Source passage:

## START

RcppCore / Rcpp

Seamless R and C++ Integration
https://www.rcpp.org
GNU General Public License v2.0
742 stars 211 forks source link

Bugs with Rcpp==1.0.13 #1334

Closed Zilong-Li closed 1 month ago

Zilong-Li commented 1 month ago

Problem: update matrix passed by reference from R

Code:

 Rcpp::cppFunction("
 void test_arma(arma::mat& A) {
 A.fill(1);
 return;
 }", depends = "RcppArmadillo")

 Rcpp::cppFunction("
 void test_eigen(Eigen::Map<Eigen::MatrixXd> A) {
 A.fill(1);
 return;
 }", depends = "RcppEigen")

 Rcpp::cppFunction("
 void test_rcpp(Rcpp::NumericMatrix A) {
 A.fill(1);
 return;
 }")

 f <- function(M = 1e6, N = 1e4, init = "array", test = "arma") {
   if (init == "array") {
     A <- array(0, c(M, N))
   } else {
     A <- matrix(0, nrow = M, ncol = N)
   }
   label <- paste0("start, ", init, ", ", test)
   before <- paste0("A[1, 1] = ", A[1, 1], ", A[M, N] = ", A[M, N])
   x <- A[M, N]
   if (test == "arma") {
     test_arma(A)
   } else if (test == "rcpp") {
     test_rcpp(A)
   } else if (test == "eigen") {
     test_eigen(A)
   }
   after <- paste0("A[1, 1] = ", A[1, 1], ", A[M, N] = ", A[M, N])
   y <- A[M, N]
   worked <- c("worked", "not worked")[1 + as.integer(x == y)]
   message(paste0(label, " before ", before, " after ", after, " ", worked))
 }

 for (init in c("array", "matrix")) {
   for (test in c("arma", "rcpp", "eigen")) {
     system.time(f(M = 1e6, N = 1e4, init = init, test = test))
     gc()
   }
 }

Results and Sessioninfo:

image

Reproducible conda env:

mamba create -n r44 r-base=4.4.0 r-rcpp=1.0.13 r-rcpparmadillo r-rcppeigen

Btw, with Rcpp=1.0.12, the above code reported:

start, array, arma before A[1, 1] = 0, A[M, N] = 0 after A[1, 1] = 1, A[M, N] = 0 not worked
start, array, rcpp before A[1, 1] = 0, A[M, N] = 0 after A[1, 1] = 1, A[M, N] = 1 worked
start, array, eigen before A[1, 1] = 0, A[M, N] = 0 after A[1, 1] = 1, A[M, N] = 1 worked
start, matrix, arma before A[1, 1] = 0, A[M, N] = 0 after A[1, 1] = 1, A[M, N] = 0 not worked
start, matrix, rcpp before A[1, 1] = 0, A[M, N] = 0 after A[1, 1] = 1, A[M, N] = 1 worked
start, matrix, eigen before A[1, 1] = 0, A[M, N] = 0 after A[1, 1] = 1, A[M, N] = 1 worked
> sessionInfo()
R version 4.4.0 (2024-04-24)

## END

Tasks for this exercise:
1. Reproduce the part of the Rcpp bug report between "f <- function(M" and "test_rcpp(A)", inclusive.
2. In the Rcpp bug report, what version of r-base does the mamba command for the reproducible conda environment install?

Data shown:
## START

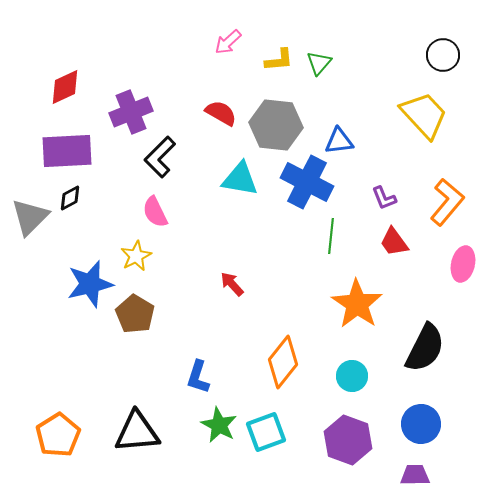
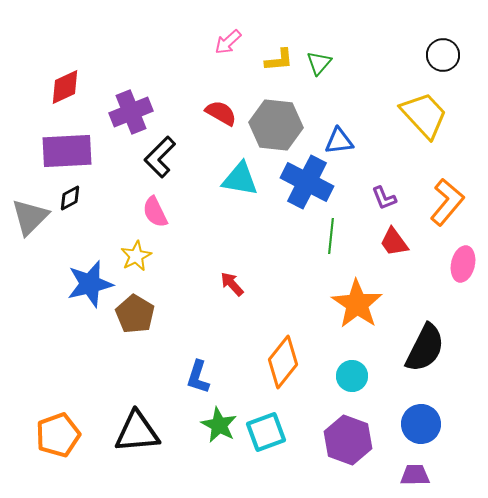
orange pentagon: rotated 12 degrees clockwise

## END

Answers for this exercise:
1.
f <- function(M = 1e6, N = 1e4, init = "array", test = "arma") {
   if (init == "array") {
     A <- array(0, c(M, N))
   } else {
     A <- matrix(0, nrow = M, ncol = N)
   }
   label <- paste0("start, ", init, ", ", test)
   before <- paste0("A[1, 1] = ", A[1, 1], ", A[M, N] = ", A[M, N])
   x <- A[M, N]
   if (test == "arma") {
     test_arma(A)
   } else if (test == "rcpp") {
     test_rcpp(A)

2. 4.4.0